Do not trust lists of languages you should learn in year YYYY
Of course it doesn’t make sense. Just learn whatever, but remember that the answer doesn’t need to be always Java (or C#!) 😄
If you are in the position to do it, I ask you the favor of pushing Erlang, and also Ada, whenever appropriate (the hard part is to recognize when it is, I know). I’m not asking it for Go because maybe Google is doing it well — I don’t know.
Anyhow, why you shouldn’t trust those lists (except mine, of course)?
You can read things like these:
[cons of C/C++] Plagued by the issues of buffer overflow and memory corruption
It seems like it’s those languages’ fault, but it is not. The languages don’t help mitigating the tendency of programmers (especially bad ones) to do mistakes, this can be true. But still, saying they are plagued by the issues of buffer overflow and memory corruption it’s stupidity… And it’s very likely that they wrote those silly words using an operating system and an editing program written in C++ or in C!
[cons of Java] Slower than natively compiled programming languages, like C and C++
This myth of needing speed. I’m a Java hater, but this makes no-sense because 1) very often, more often than usually is recognized, companies don’t need speed in the sense of computational power; 2) JIT compilation is enough for all the “enterprise” usage of Java — and if not, write the computationally intensive stuffs in C (you can call C from Java, you know, and also viceversa…)
And they say nothing about the null pointer exception!
[cons of Go] Absence of a virtual machine makes complex programs less efficient
What? A new level of non-sense. Java runs on a VM and it has the cons of being slower than natively compiled languages. Go is natively compiled (as C, C++, …) and that’s among cons because evidently complex programs need a VM to be more efficient!
Another cons of Go:
No GUI library
Well, as C, C++, and many other if you add in the standard library. But often it’s just false — in fact surely there are Go bindings for common GUI libraries like Qt or GTK.
Morevoer, this is written clearly thinking about desktop and average users who think that programs must show themselves in a nice and graphical way.
Are you going to write desktop application in Go? Maybe not. Because of this do I need to list among cons the fact that there’s no standard GUI library? (Like in C and C++, again…)

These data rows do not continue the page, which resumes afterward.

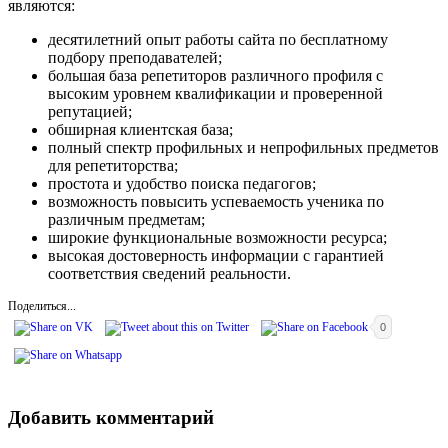
являются:
десятилетний опыт работы сайта по бесплатному
подбору преподавателей;
большая база репетиторов различного профиля с
высоким уровнем квалификации и проверенной
репутацией;
обширная клиентская база;
полный спектр профильных и непрофильных предметов
для репетиторства;
простота и удобство поиска педагогов;
возможность повысить успеваемость ученика по
различным предметам;
широкие функциональные возможности ресурса;
высокая достоверность информации с гарантией
соответствия сведений реальности.
Поделиться...
0
Добавить комментарий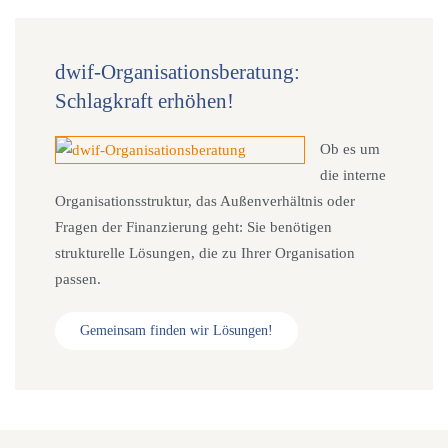
dwif-Organisationsberatung:
Schlagkraft erhöhen!
Ob es um
die interne
Organisationsstruktur, das Außenverhältnis oder
Fragen der Finanzierung geht: Sie benötigen
strukturelle Lösungen, die zu Ihrer Organisation
passen.
Gemeinsam finden wir Lösungen!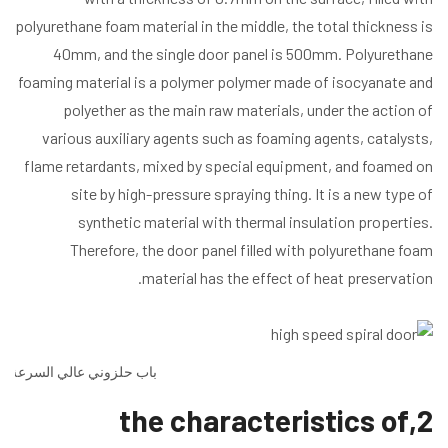
polyurethane foam material in the middle, the total thickness is
40mm, and the single door panel is 500mm. Polyurethane
foaming material is a polymer polymer made of isocyanate and
polyether as the main raw materials, under the action of
various auxiliary agents such as foaming agents, catalysts,
flame retardants, mixed by special equipment, and foamed on
site by high-pressure spraying thing. It is a new type of
synthetic material with thermal insulation properties.
Therefore, the door panel filled with polyurethane foam
material has the effect of heat preservation.
باب حلزوني عالي السرعة
2,the characteristics of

This article I am citing is simply crap…
Here a con of C#
Almost all variables are references and memory deallocation is implicit using a garbage collector
That’s the same in Java. But Java hasn’t this particular con. It has this one instead:
Expensive memory management
It is so because Java has a garbage collector. And objects are always references implicitly deallocated.
Among the cons of C#:
Requires decent effort and time to learn
That’s true for Java, C, C++, and many more.
Resolving errors requires serious expertise and knowledge
Why resolving errors in C# should need more serious expertise and knowledge than the one needed to resolve errors in, say, Java?
That’s crap written by someone who had to fill in a list but who does not really know the matter.
And for this, do not trust lists of “programming languages you should learn”, especially when they try to add a list of pros and cons. I did not, so you can trust my list!